Mardi, le ministre de la Santé, Olivier Véran, avait indiqué que le variant Delta représentait désormais 20 % des contaminations en France.

Restrictions maintenues dans les Landes

Département le plus touché de France par le Covid-19, les Landes connaissent depuis plusieurs semaines une hausse de l'épidémie, notamment en raison de la circulation accrue du variant Delta.

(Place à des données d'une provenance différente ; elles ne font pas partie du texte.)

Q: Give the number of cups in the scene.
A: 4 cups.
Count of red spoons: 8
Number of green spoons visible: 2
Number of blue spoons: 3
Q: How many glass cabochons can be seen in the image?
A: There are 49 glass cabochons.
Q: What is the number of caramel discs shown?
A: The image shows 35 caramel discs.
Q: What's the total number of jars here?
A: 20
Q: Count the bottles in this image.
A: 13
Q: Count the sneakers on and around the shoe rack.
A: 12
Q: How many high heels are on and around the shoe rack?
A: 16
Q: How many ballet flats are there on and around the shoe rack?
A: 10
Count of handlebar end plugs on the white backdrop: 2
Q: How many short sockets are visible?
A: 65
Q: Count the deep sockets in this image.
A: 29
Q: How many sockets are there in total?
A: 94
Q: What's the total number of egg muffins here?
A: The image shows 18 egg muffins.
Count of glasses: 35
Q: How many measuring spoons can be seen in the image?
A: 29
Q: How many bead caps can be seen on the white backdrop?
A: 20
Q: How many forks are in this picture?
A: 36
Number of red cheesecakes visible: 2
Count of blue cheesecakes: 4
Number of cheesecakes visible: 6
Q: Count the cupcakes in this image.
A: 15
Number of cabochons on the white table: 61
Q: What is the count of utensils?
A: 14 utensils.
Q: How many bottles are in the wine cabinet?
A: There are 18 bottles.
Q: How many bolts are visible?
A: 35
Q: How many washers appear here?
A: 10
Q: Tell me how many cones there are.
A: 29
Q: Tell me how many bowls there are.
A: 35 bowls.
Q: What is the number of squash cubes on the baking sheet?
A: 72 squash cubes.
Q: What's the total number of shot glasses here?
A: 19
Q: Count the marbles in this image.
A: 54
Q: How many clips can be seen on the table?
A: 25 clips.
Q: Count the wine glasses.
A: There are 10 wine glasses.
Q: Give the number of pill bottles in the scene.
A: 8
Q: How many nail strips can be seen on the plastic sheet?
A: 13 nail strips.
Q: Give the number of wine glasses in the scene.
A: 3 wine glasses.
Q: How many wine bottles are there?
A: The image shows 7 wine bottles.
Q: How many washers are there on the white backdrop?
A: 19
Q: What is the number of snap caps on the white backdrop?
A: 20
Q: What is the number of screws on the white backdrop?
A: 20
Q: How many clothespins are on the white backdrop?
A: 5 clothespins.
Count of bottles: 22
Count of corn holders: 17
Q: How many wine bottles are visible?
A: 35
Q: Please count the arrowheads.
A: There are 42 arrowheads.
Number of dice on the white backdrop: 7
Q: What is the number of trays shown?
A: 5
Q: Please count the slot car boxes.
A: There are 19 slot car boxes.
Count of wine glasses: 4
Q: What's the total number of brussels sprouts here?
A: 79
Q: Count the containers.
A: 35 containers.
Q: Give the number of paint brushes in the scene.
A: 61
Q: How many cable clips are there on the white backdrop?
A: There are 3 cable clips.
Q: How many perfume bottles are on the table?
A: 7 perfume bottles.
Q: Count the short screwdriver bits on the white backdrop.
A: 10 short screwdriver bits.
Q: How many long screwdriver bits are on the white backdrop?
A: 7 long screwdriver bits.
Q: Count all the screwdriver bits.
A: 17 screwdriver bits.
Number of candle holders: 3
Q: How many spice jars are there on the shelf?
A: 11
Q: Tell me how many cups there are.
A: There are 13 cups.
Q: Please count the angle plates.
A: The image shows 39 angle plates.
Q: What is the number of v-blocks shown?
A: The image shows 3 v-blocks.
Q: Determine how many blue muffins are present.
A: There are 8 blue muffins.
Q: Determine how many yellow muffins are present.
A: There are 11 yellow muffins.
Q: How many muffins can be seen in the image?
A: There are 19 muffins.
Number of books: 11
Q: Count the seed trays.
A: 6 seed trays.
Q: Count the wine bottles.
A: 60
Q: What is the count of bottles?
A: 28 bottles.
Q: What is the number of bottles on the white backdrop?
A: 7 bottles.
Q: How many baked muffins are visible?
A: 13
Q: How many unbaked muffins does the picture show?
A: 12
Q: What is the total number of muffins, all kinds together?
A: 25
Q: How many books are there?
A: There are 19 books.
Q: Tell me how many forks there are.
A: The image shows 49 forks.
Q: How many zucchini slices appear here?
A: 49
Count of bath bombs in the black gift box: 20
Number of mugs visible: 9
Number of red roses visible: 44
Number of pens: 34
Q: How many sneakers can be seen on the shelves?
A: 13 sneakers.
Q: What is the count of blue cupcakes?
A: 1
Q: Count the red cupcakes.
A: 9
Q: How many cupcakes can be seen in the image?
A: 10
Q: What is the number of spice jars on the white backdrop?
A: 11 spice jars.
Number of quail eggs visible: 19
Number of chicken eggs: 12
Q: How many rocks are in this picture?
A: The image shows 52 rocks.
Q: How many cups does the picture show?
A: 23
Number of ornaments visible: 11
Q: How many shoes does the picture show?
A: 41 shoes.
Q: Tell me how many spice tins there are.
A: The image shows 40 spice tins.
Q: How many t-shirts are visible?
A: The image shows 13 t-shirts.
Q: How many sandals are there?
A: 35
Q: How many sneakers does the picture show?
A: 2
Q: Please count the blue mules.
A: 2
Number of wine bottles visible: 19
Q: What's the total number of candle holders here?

La préfète a annoncé mercredi que le département maintiendra les dernières restrictions du confinement jusqu'au 6 juillet inclus, contrairement au reste du pays.

Avec une proportion du variant Delta "sensiblement plus forte" qu'ailleurs parmi les cas positifs, le département "va rester en phase 3 jusqu'au 6 juillet inclus", a précisé Cécile Bigot-Dekeyzer, alors que le 30 juin marque la fin des jauges dans les espaces clos (restaurants, cinémas, magasins...) ailleurs en France.

"La situation sanitaire est stabilisée mais très atypique" par rapport au reste du pays, avec "un taux d'incidence qui oscille autour de 50 (cas pour 100 000 personnes), le seuil d'alerte", a détaillé la préfète, expliquant que "le département des Landes a été peu impacté par le Covid jusqu'à présent", et a donc "une immunité collective faible".